Wat de opvang van jonge LGBTQI-mensen betreft, heb ik als staatssecretaris voor Gelijke Kansen en Huisvesting in het Brussels Hoofdstedelijk Gewest beslist om een ambitieus project uit te voeren dat centraal staat in mijn twee bevoegdheden. Hierbij werk ik aan de oprichting van twee opvangcentra voor vrouwen die het slachtoffer zijn van geweld, maar ook voor LGBTQI+-jongeren die soms te maken krijgen met gezinsbreuken.  
 

Het budget voor de oprichting van deze twee opvangcentra is opgenomen in het Noodplan voor huisvesting.Er is 5 miljoen euro uitgetrokken voor de aankoop of de bouw van deze opvangcentra. Het aantal plaatsen ter beschikking zal dus afhangen van de vastgoedmogelijkheden die zich zullen voordoen bij de aankoop van de onroerende goederen die voor deze opdracht zullen worden aangewend.
 
Ons doel is om in de loop van het jaar 2021 over te gaan tot de aankoop of renovatie van gebouwen zodat de opvangcentra operationeel kunnen zijn tijdens deze legislatuur. We voeren momenteel gesprekken met de sector om objectief vast te stellen hoeveel kwaliteitsplaatsen we kunnen verzekeren in functie van de beschikbare budgetten.
 
Wat tot slot de opvolging van het Noodplan voor Huisvesting betreft, zal de coördinatie van de uitrol van het Noodplan voor Huisvesting worden verzekerd door een operationele cel. Deze cel zal geleidelijk aan op poten worden gezet in de eerste helft van 2020.

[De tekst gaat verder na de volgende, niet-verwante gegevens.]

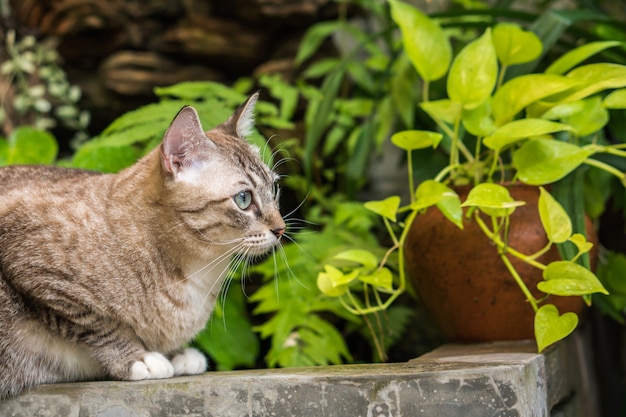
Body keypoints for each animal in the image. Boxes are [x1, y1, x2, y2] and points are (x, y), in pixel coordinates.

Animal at [0, 92, 286, 398]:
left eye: (274, 189)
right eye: (244, 199)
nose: (281, 229)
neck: (201, 273)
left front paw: (176, 354)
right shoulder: (40, 277)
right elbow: (97, 324)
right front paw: (139, 359)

De cel zal regelmatig vergaderen met vertegenwoordigers van de Regering om de uitrol van het NPH te evalueren. Deze vergaderingen worden minstens elk kwartaal gehouden.


De Brusselse huisvestingsreferent zal in deze cel worden opgenomen, zodat gebruik kan worden gemaakt van zijn wetenschappelijke expertise en zijn ervaring in het monitoren op het gebied van huisvesting.

Voor het overige personeel van de cel, namelijk 8 VTE’s, zullen er specifieke vastleggingen worden gedaan.

Deze cel zal instaan voor de contacten met alle besturen die verantwoordelijk zijn voor een van de 33 acties die in het NPH zijn opgenomen.